→ TUGAS ANDA:
A) Sebutkan semua negara yang menurut bacaan pernah menjajah Indonesia.
B) Terjemahkan kalimat dari bacaan ini ke dalam bahasa Inggris: "Soempah Pemuda adalah tonggak utama dalam sejarah pergerakan kemerdekaan Indonesia."
C) Tuliskan kembali bagian bacaan yang dimulai pada kata "Walaupun tidak bisa" dan berhenti setelah kata "ada yang sama.", dengan menukar "kesejarahan" menjadi "sejarah".

→ TEKS BACAAN:
▶

Sebagai pembuka jalan untuk nantinya menentukan formula dan mekanisme itu, perlu terlebih dahulu memahami bagaimana sebenarnya terbentuknya negara Indonesia.Pada dasarnya negeri ini terbentuk dari akibat penjajahan sekian ratus tahun yang mengakibatkan penderitaan dan perlawanan terhadap kolonial.
Pada asal muasalnya, suku dan sub-suku yang ada di kepulauan Nusantara, bukan satu kesatuan bangsa, tetapi mereka bersatu karena tindasan kolonialisme dan pengalaman akibat dipengaruhi oleh bangsa luar lainnya.
Sejak jaman dahulu Indonesia merupakan kepulauan yang kaya akan hasil alamnya yang berlimpah, hingga membuat negara-negara Eropa tergiur untuk menjajah dan bermaksud menguasai sumber daya alam untuk pemasukan bagi negaranya.
Negara-negara yang pernah menjajah Indonesia antara lain : Portugis, Spanyol, Belanda, Perancis, Britania Raya dan Jepang.
Ikhtiar itu dideklarasikan melalui ikrar "Soempah Pemuda" tanggal 28 Oktober tahun 1928. Soempah Pemuda adalah tonggak utama dalam sejarah pergerakan kemerdekaan Indonesia.Ikrar Soempah Pemuda dianggap sebagai kristalisasi semangat untuk menegaskan cita-cita berdirinya negara Indonesia dengan kemerdekaannya pada tanggal 17 Agustus tahun 1945.
Kalau diibaratkan versi lain, Indonesia mirip seperti organisasi PBB (Persatuan Bangsa-Bangsa) yang terbentuk pada tanggal 24 Oktober 1945 untuk mendorong kerjasama internasional akibat konflik berkepanjangan dari Perang Dunia II maupun pengalaman dari Perang Dunia I yang sewaktu itu organisasinya bernama Liga Bangsa-Bangsa.
Walaupun tidak bisa dikatakan sama persis dengan PBB, namun bisa dicatat ada kemiripan bahwa berhimpunnya suku dan sub-suku kepulauan Nusantara ke dalam negara Indonesia adalah sejatinya mereka bukan berasal dari suku bangsa yang sama. Masing-masing suku dan sub-suku di Indonesia mempunyai perjalanan kesejarahan yang berbeda meski ada yang sama.

◀

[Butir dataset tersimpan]
▶

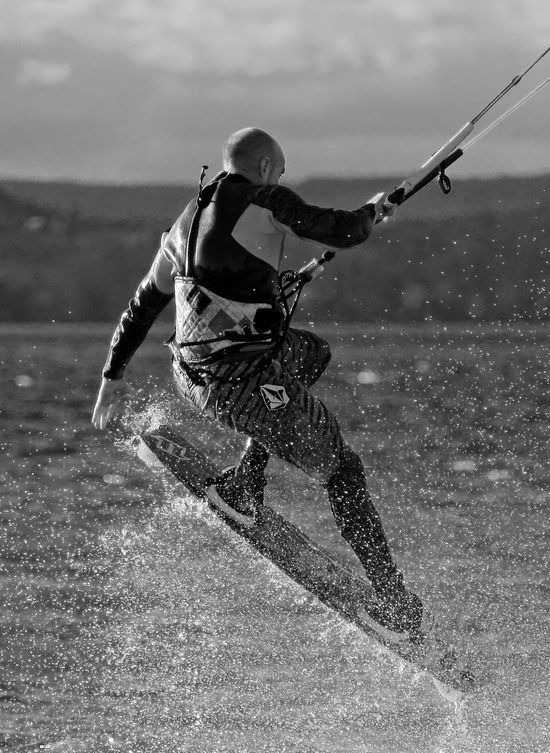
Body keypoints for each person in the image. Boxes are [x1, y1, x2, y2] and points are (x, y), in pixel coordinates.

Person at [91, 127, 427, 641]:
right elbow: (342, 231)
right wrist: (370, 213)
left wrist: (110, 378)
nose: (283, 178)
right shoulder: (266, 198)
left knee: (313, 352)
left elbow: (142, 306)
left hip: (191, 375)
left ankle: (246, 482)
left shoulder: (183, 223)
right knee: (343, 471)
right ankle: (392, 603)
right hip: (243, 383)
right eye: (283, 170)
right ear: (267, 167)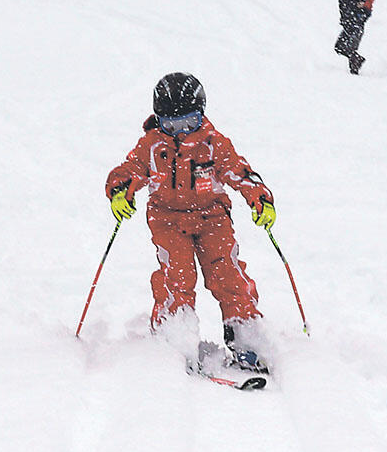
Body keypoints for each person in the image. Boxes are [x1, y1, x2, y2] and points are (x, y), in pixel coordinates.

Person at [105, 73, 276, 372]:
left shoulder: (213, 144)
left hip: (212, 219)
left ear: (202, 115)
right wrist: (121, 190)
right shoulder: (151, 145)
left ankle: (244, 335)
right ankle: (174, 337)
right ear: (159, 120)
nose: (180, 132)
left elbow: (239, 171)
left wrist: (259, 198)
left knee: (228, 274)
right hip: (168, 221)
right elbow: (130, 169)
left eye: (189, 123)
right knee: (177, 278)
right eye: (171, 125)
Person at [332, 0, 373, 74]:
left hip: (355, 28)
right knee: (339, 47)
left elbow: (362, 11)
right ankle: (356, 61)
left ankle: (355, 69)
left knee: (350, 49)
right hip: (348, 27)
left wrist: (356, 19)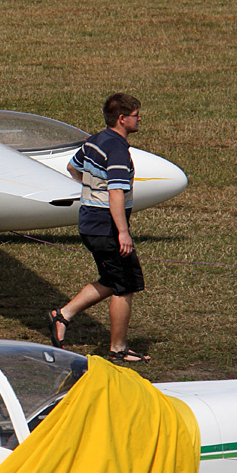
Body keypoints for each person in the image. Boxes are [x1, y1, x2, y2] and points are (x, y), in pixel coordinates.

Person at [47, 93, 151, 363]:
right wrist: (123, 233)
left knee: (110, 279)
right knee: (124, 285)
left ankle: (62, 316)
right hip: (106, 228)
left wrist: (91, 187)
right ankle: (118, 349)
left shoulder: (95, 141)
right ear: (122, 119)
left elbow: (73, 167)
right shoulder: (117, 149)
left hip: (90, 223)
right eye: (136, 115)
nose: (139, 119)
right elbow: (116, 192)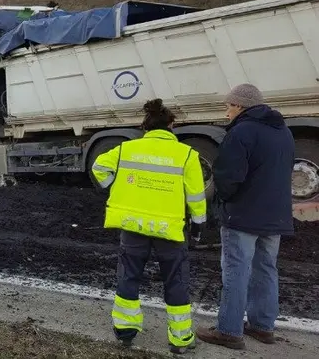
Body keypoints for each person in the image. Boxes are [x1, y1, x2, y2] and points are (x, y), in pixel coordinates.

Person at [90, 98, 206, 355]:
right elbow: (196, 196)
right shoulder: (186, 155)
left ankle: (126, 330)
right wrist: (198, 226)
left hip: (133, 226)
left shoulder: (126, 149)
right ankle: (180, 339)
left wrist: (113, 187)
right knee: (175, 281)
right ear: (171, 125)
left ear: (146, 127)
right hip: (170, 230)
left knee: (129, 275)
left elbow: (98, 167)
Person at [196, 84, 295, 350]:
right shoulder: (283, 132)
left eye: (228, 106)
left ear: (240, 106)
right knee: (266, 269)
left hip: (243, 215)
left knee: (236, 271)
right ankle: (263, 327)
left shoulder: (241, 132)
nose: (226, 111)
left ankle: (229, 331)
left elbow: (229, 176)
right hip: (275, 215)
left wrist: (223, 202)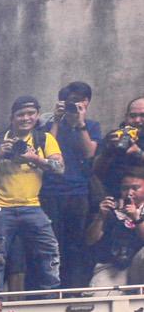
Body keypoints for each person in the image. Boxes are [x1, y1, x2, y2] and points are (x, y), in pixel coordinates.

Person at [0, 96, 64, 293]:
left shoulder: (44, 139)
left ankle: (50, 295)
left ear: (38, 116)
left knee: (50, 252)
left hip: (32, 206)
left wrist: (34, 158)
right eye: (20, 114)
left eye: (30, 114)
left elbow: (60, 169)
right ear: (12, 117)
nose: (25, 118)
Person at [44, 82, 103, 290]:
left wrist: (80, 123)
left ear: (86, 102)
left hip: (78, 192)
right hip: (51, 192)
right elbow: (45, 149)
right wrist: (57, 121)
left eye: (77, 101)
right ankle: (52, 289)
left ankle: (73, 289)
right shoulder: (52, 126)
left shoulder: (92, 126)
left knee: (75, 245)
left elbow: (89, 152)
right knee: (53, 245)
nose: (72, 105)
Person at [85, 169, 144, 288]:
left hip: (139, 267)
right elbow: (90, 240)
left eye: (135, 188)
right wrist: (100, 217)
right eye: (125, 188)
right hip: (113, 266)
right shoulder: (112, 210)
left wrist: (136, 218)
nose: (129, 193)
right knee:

◀

→ JAWABAN TIAP TUGAS:
A) Portugis, Spanyol, Belanda, Perancis, Britania Raya, dan Jepang.

B) Soempah Pemuda is the main milestone in the history of Indonesia's independence movement.

C)
Walaupun tidak bisa dikatakan sama persis dengan PBB, namun bisa dicatat ada kemiripan bahwa berhimpunnya suku dan sub-suku kepulauan Nusantara ke dalam negara Indonesia adalah sejatinya mereka bukan berasal dari suku bangsa yang sama. Masing-masing suku dan sub-suku di Indonesia mempunyai perjalanan sejarah yang berbeda meski ada yang sama.